**Stored data**
╔══
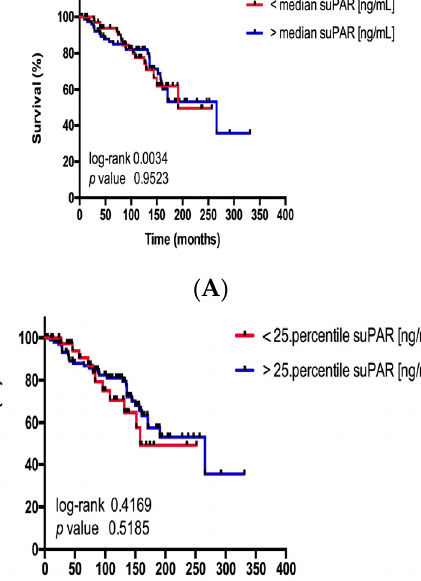
8 of 14 Figure 2. suPAR serum levels do not reflect tumor characteristics. Circulating levels of suPAR are unaltered between NET patients with ( A ) different tumor localization, ( B ) with lower or higher Ki-67 rates, ( C ) histological grade (Grade (G) 1 to 3), ( D ) functional or nonfunctional disease, ( E ) SSR positive or negative disease as well SSR positive or negative disease. Furthermore, analysis of different subgroups with. ( F ) different T-stages, ( G ) non-metastasized and metastasized patients, ( H ) lymph node metastases as well as ( I ) hepatic and ( J ) peritoneal carcinomatosis did not show any significant difference. ( K ) postoperative relapse status did not show any significant difference. Box plot are displayed, where the bold line indicates the median per group, the box represents 50% of the values. The horizontal lines show minimum and maximum values of calculated nonoutlier values. NET, neuroendocrine tumors; SSR, Somatostatin receptor. Circulating suPAR has recently been associated with chronic kidney disease and elevated suPAR serum levels were suggested to predict impaired renal function after cardiac surgery [26–28]. Hence, we evaluated if circulating levels of suPAR might be indicative for kidney injury in our cohort of patients. Interestingly, serum levels of suPAR were significantly higher in patients with elevated serum creatinine concentrations (Figure 3A) and both parameters demonstrated a significant correlation according to Spearman rank correlation analysis (Figure 3B). ( A ) ( B ) Figure 3. suPAR levels in NET are indicative for renal failure. ( A ) Serum levels of suPAR were significantly higher in patients with elevated serum creatinine. ( B ) Both parameters demonstrated a significant correlation according to spearman rank correlation analysis (Figure 3B). Box plot are displayed, where the bold line indicates the median per group, the box represents 50% of the values. The horizontal lines show minimum and maximum values of calculated nonoutlier values (**** p < 0.0001). 3.4. suPAR Serum Concentrations are not Associated with Overall Survival in Patients with NET A prognostic role of suPAR serum concentrations was recently suggested in patients with benign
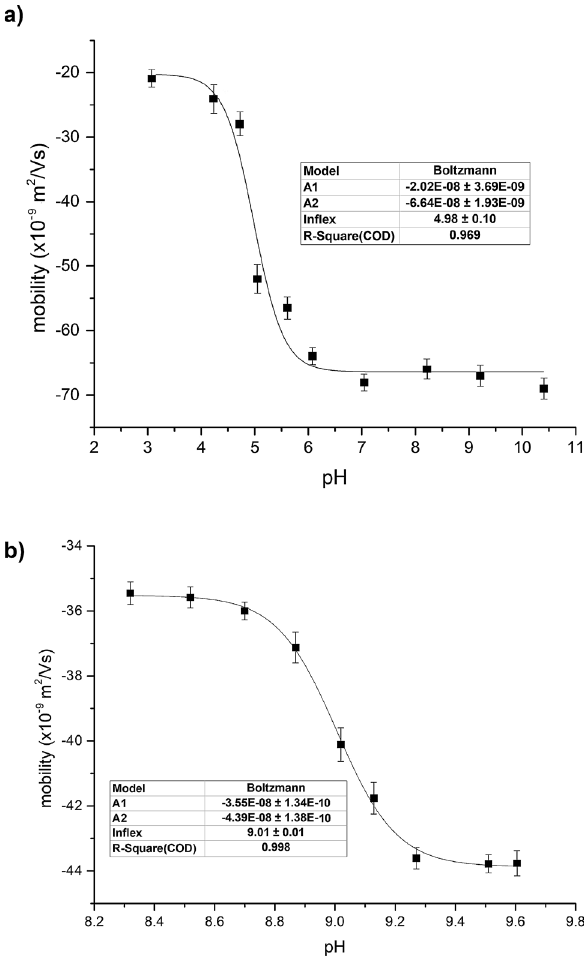
Figure 6. Dependence of effective electrophoretic mobility of ( a ) bilirubin-10-sulfonate (ranarubin) and ( b ) UCB. Background electrolytes 1–3, 6, 9–13 were used for the bilirubin-10-sulfonate studies; background electrolytes 3–5, 7, 8 for the UCB studies. Depicted points are the mean ± SD values of three experimental values. The position of the inflection points was determined using the numerical interpolation procedure using the standard Boltzmann sigmoidal function defined in the Origin software (Origin (Pro), Version 2016, OriginLab Corporation, Northampton, MA, USA Corporation, MA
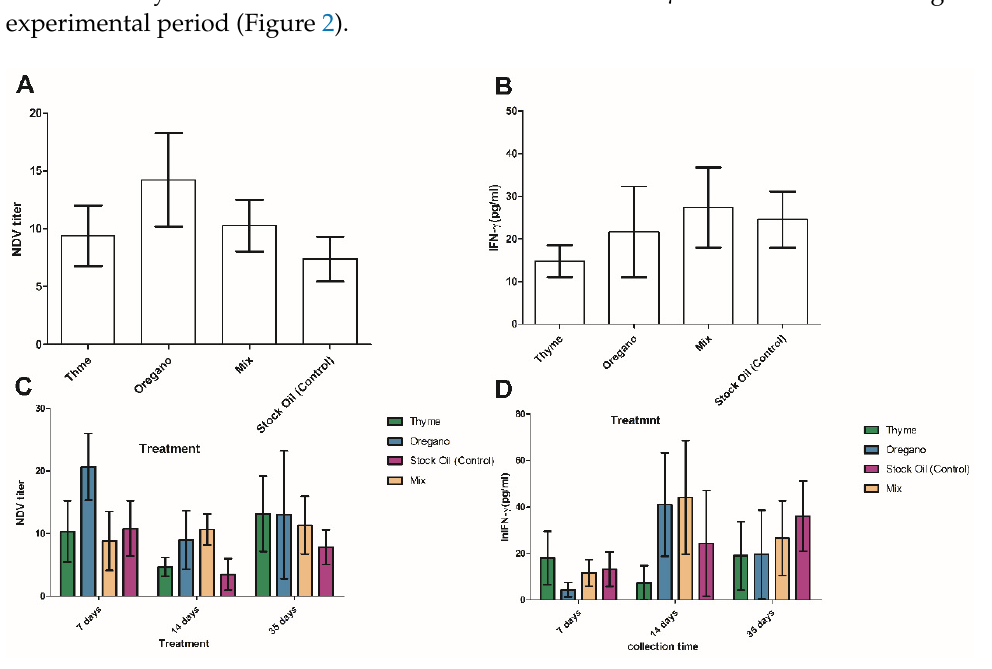
Figure 2. Cumulative changes in NDV Ab titer ( A ) and IFN- γ ( B ) and timely changes in NDV Ab titer ( C ) and IFN- γ ( D ) of the treated groups (at three time points: eight birds in each group at 7, 14, and 35 days). p > 0.05.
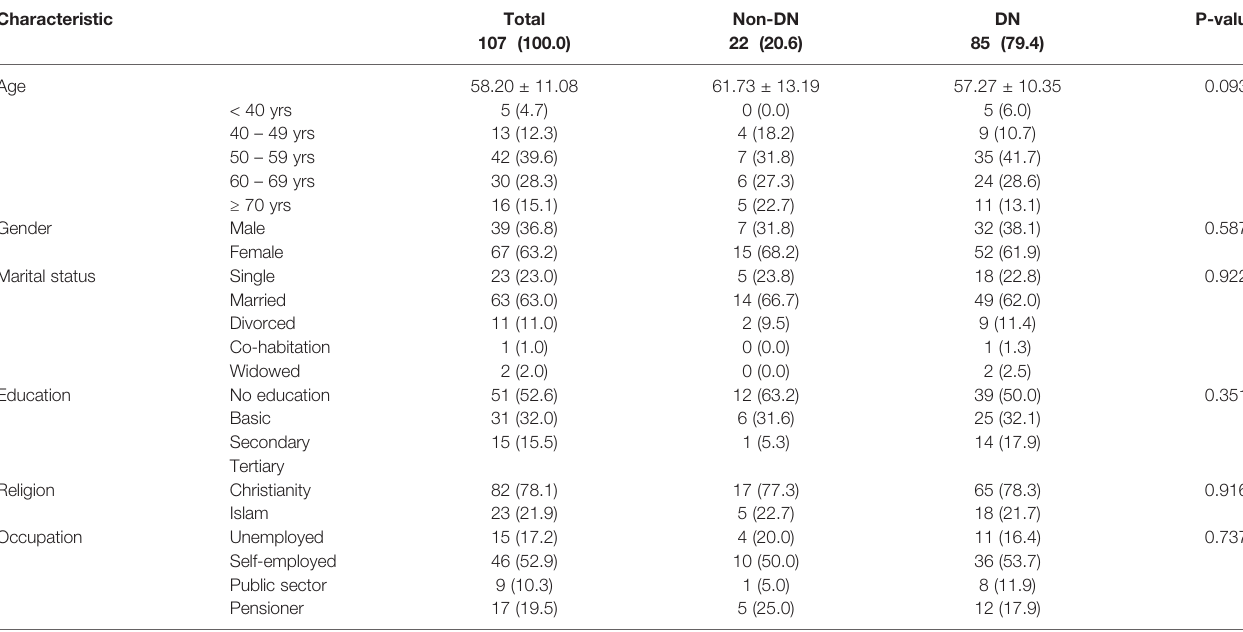
TABLE 1 | Sociodemographic characteristics of the study participants.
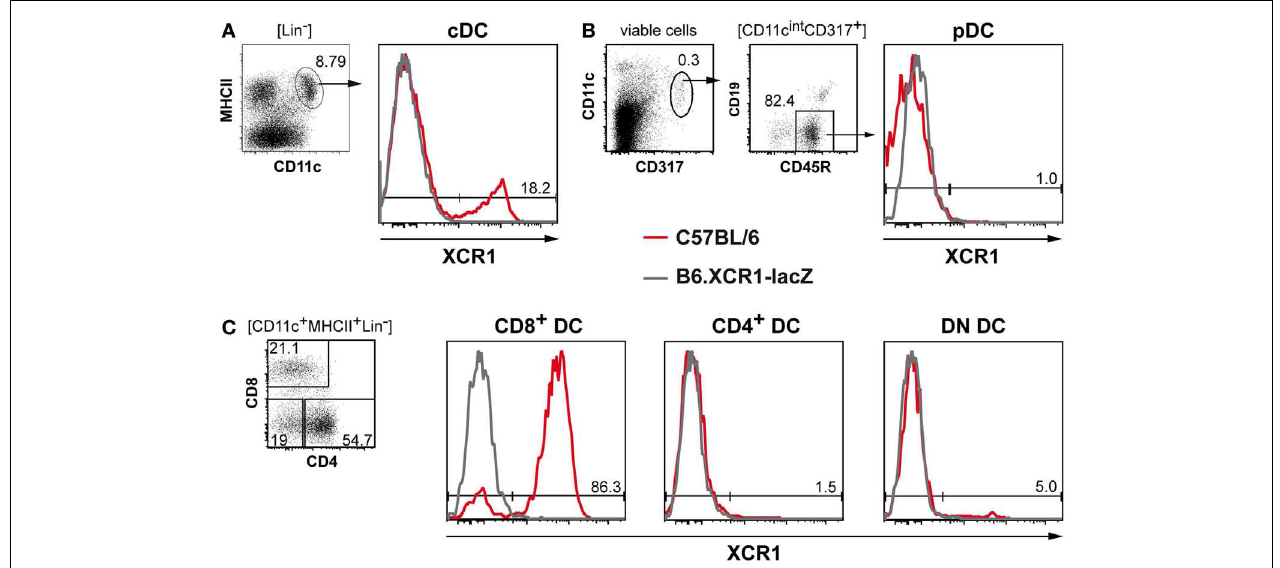
MARX10 and gated on (A) cDCs, (B) pDCs, or (C) the cDC subsets CD8 + , CD4 + , and DN DCs. Shown are results representative of at least three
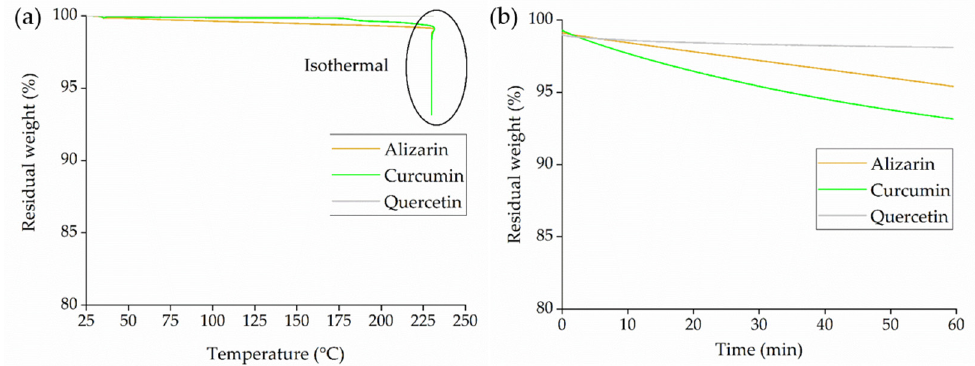
Figure 5. TGA thermogram of dyes during ( a ) the heating ramp to 230 °C and ( b ) the isothermal step at 230 °C for 60 min.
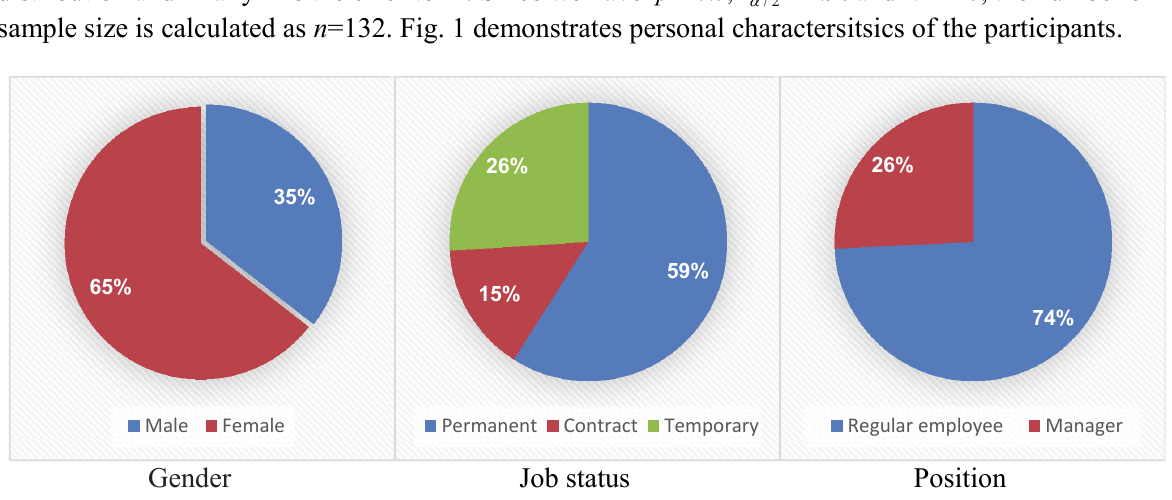
Fig. 1. Personal characteristics of the participants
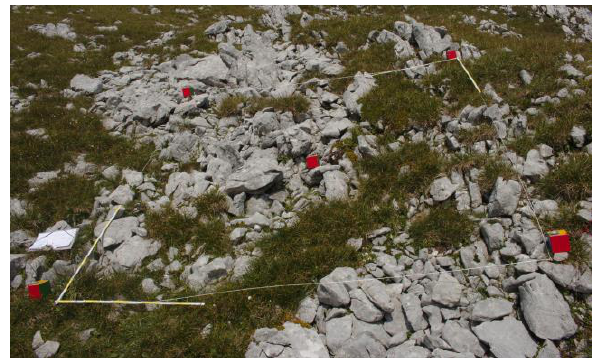
Figure 9. Plot wek_s45, roughness = 13.5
╚══
**Work required**
Check each line above for the word "points" and copy every line that has it.

**Exercise answer**
Figure 6. Dependence of effective electrophoretic mobility of ( a ) bilirubin-10-sulfonate (ranarubin) and ( b ) UCB. Background electrolytes 1–3, 6, 9–13 were used for the bilirubin-10-sulfonate studies; background electrolytes 3–5, 7, 8 for the UCB studies. Depicted points are the mean ± SD values of three experimental values. The position of the inflection points was determined using the numerical interpolation procedure using the standard Boltzmann sigmoidal function defined in the Origin software (Origin (Pro), Version 2016, OriginLab Corporation, Northampton, MA, USA Corporation, MA
Figure 2. Cumulative changes in NDV Ab titer ( A ) and IFN- γ ( B ) and timely changes in NDV Ab titer ( C ) and IFN- γ ( D ) of the treated groups (at three time points: eight birds in each group at 7, 14, and 35 days). p > 0.05.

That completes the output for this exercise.